DocFX Version Used: 2.41

Template used: default

Steps to Reproduce:

  1. docfx init
  2. Answer "No" to the first question "Does the website contain API documentation from source code?"
  3. Accept defaults to all other questions.
  4. docfx build docfx_project\docfx.json
  5. Copy docfx_project\_site to IIS7 and serve with the following web.config: 
    <?xml version="1.0" encoding="UTF-8"?>
<configuration>
   <system.webServer>
       <httpProtocol>
           <customHeaders>
               <add name="Content-Security-Policy" value="script-src 'self'" />
           </customHeaders>
       </httpProtocol>
   </system.webServer>
</configuration>
  6. Start Firefox 60.7.0esr (64-bit).
  7. Select Tools ⇒ Web Developer ⇒ Web Console (Ctrl+Shift+K).
  8. Browse to …/articles/intro.html over HTTPS.
  9. Select the "Enter here to filter…" text box in the navigation bar.
  10. Type "intro".
  11. Press the Enter key.

Expected Behavior:

Pressing the Enter key has no effect. No warnings about scripts appear.

Actual Behavior:

Pressing the Enter key reloads the page and clears the text box. The following warning appears in the Web Console:

Content Security Policy: The page’s settings blocked the loading of a resource at self (“script-src”). Source: onkeypress attribute on INPUT element. intro.html

Notes:

If you add 'unsafe-inline' to the script-src directive, then it works as expected. However, this onkeypress seems to be the only inline script in HTML generated from the default template, so it would be nicer not to require the unsafe mode.

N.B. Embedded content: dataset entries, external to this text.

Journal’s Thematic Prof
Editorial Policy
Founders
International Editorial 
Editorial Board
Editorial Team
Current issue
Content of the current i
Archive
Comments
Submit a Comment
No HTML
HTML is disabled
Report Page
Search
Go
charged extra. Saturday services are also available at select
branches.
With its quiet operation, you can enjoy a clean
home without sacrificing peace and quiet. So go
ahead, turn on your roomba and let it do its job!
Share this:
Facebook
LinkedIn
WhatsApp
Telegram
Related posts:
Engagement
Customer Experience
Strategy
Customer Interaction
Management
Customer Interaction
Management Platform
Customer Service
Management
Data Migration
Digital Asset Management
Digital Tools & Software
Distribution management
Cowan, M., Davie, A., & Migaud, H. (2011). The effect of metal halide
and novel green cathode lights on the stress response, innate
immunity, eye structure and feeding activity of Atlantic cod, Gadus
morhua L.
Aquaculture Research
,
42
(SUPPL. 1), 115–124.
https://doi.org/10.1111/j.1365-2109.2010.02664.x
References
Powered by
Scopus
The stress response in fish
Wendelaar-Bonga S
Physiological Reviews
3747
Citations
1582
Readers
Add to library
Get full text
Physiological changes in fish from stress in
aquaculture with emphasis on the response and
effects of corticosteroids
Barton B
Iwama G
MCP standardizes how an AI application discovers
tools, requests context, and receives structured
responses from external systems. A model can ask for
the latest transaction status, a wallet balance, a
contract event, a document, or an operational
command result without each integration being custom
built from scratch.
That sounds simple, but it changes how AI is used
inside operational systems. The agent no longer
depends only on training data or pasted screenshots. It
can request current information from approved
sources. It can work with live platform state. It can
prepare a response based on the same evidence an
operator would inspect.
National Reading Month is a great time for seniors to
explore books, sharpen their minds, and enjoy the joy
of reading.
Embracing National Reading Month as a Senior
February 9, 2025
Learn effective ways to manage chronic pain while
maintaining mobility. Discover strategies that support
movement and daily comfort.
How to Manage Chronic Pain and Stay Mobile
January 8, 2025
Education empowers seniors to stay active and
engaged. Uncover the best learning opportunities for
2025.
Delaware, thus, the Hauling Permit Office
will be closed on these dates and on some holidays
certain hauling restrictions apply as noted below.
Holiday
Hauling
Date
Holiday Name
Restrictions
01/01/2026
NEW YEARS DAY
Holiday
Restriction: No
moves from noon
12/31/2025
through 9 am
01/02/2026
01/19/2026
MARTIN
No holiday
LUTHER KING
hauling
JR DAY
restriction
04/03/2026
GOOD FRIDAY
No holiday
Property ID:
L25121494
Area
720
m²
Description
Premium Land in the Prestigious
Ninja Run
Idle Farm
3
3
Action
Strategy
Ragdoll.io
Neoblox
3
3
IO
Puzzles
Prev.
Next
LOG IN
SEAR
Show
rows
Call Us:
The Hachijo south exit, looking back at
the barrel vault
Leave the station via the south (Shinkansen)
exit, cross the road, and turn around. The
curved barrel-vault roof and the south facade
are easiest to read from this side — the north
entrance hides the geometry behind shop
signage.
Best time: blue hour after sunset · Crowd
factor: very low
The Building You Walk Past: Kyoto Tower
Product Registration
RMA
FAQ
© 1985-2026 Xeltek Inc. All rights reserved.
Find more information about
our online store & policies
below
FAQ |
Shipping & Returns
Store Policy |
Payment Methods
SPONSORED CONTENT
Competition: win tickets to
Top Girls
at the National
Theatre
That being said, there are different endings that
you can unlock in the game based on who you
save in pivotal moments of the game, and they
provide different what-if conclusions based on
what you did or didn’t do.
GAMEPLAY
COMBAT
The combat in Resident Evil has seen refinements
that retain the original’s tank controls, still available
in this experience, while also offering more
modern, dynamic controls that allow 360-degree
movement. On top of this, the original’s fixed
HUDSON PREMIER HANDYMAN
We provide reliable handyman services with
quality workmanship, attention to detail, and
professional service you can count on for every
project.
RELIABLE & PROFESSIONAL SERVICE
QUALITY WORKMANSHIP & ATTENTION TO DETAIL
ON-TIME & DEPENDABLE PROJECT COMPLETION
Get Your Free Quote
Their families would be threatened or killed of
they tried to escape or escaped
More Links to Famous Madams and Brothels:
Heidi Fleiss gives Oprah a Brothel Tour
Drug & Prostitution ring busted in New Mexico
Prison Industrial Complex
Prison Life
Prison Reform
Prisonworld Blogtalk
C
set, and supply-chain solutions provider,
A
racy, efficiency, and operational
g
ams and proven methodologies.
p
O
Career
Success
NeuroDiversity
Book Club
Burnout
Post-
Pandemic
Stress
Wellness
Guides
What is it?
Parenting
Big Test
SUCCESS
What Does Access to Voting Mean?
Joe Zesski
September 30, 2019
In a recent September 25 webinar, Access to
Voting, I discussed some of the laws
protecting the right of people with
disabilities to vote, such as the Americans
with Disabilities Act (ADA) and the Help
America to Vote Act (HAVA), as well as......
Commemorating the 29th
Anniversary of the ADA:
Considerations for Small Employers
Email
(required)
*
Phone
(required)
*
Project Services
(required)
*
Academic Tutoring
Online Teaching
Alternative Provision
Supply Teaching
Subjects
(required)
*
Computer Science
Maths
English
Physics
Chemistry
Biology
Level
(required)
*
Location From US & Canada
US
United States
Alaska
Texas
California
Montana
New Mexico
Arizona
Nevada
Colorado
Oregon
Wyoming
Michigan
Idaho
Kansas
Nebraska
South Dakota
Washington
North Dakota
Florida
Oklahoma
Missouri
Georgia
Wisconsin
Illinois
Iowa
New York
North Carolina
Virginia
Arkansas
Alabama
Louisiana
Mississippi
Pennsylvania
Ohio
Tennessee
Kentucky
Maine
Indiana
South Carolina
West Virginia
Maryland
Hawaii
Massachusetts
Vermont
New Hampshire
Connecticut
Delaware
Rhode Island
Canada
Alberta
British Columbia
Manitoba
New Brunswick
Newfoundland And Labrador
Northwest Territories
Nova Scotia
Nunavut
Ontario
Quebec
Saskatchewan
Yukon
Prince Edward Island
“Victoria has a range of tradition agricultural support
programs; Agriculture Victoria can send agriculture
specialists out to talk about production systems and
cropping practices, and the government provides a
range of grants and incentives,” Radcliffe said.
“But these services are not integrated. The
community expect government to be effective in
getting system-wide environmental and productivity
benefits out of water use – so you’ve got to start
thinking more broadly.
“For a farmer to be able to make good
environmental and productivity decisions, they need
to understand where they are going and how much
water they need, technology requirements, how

The problem is in this line. Making it not require script-src 'unsafe-inline' would presumably require deleting the onkeypress attribute and instead having a script in a *.js file look up the element by id="toc_filter_input" and attach the event handler.

The inline script cannot be whitelisted by using script-src 'sha256-tUJzElOLFIo61uslF1ywDNIvP1YF9Cv48VcSoc9RvnI=' because the hash-source expression matches only elements, not attributes. Chromium may support script-src 'unsafe-hashed-attributes' to enable that, but Firefox 60 does not (Bug 1343950). CSP3 defines 'unsafe-hashes' for a similar purpose but [recommends against it](https://w3c.github.io/webappsec-csp/#unsafe-hashes-usage "8.3. Usage of \"'unsafe-hashes'\". Content Security Policy Level 3. Editor’s Draft, 28 February 2019").

KalleOlaviNiemitalo commented 5 years ago

2412 applies to the same text box. If that one is implemented, I hope it will not make the Content-Security-Policy problem worse.